**What the exercise asks**: Without including the pictures, copy out every line below.

**Records shown**:
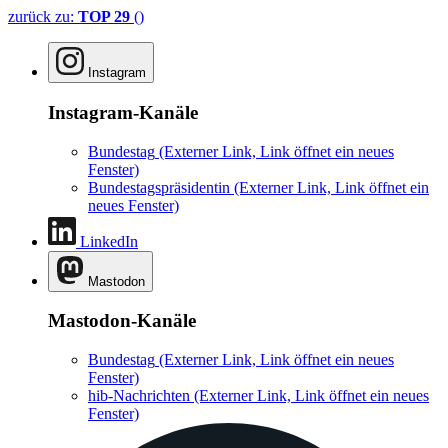
zurück zu:
TOP 29
()
Instagram
Instagram-Kanäle
Bundestag
(Externer Link, Link öffnet ein neues
Fenster)
Bundestagspräsidentin
(Externer Link, Link öffnet ein
neues Fenster)
LinkedIn
Mastodon
Mastodon-Kanäle
Bundestag
(Externer Link, Link öffnet ein neues
Fenster)
hib-Nachrichten
(Externer Link, Link öffnet ein neues
Fenster)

**Exercise answer**:
zurück zu:
TOP 29
()
Instagram
Instagram-Kanäle
Bundestag
(Externer Link, Link öffnet ein neues
Fenster)
Bundestagspräsidentin
(Externer Link, Link öffnet ein
neues Fenster)
LinkedIn
Mastodon
Mastodon-Kanäle
Bundestag
(Externer Link, Link öffnet ein neues
Fenster)
hib-Nachrichten
(Externer Link, Link öffnet ein neues
Fenster)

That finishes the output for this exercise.